Treichel describes this in both a funny and grotesque way. But the way the professor, Freiherr von Liebstedt, takes the body measurements is also frightening, as he seems to have learned his craft during Germany's Nazi era. So too it seems with the hearse driver, who the family meets in the university cafeteria and who raves about the wonderful hygiene of the university's new crematorium.

Hans-Ulrich Treichel
Hans-Ulrich TreichelImage: picture-alliance /Effigie/Leemage

It's interesting to note that Hans-Ulrich Treichel's brother also went missing during the final weeks of the Second World War, that his parents settled in Westphalia, and that Lost is autobiographically grounded.

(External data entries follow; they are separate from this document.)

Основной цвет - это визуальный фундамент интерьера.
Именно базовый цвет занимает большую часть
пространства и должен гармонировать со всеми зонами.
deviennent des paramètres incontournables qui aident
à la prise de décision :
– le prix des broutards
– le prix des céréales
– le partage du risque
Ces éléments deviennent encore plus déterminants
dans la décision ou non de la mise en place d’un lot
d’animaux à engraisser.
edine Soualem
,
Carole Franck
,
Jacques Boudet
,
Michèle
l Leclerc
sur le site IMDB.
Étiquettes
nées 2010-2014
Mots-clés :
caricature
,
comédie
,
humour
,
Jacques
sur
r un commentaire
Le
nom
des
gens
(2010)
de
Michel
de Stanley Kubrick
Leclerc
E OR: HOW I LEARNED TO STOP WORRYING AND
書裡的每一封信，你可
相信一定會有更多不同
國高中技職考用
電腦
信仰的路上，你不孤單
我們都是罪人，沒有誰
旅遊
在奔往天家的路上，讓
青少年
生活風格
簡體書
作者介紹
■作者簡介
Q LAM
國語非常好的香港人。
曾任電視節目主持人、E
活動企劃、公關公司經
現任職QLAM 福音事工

But one also does not have to be familiar with that information. Lost is a wonderful literary debut, a book about post-war West Germany and its economic boom, about the past and the sublime repression of it. It's a book about trauma.

"I was only what she didn't have," says the disappointed son of his mother who is only on the lookout for the one she has lost.

 

Hans-Ulrich Treichel: Lost, Vintage International / Penguin Random House (German title: Der Verlorene, 1998). English translation: Carol Brown Janeway.

Hans-Ulrich Treichel was born in Versmold in 1952. He is a poet, author of several novels, and has worked as an editor, lecturer and scientist at various universities. He held a professorship at the German Literature Institute at the University of Leipzig from 1995 to 2018. His literary works have been honored with the Hermann Hesse Prize and the Eichendorff Literature Prize.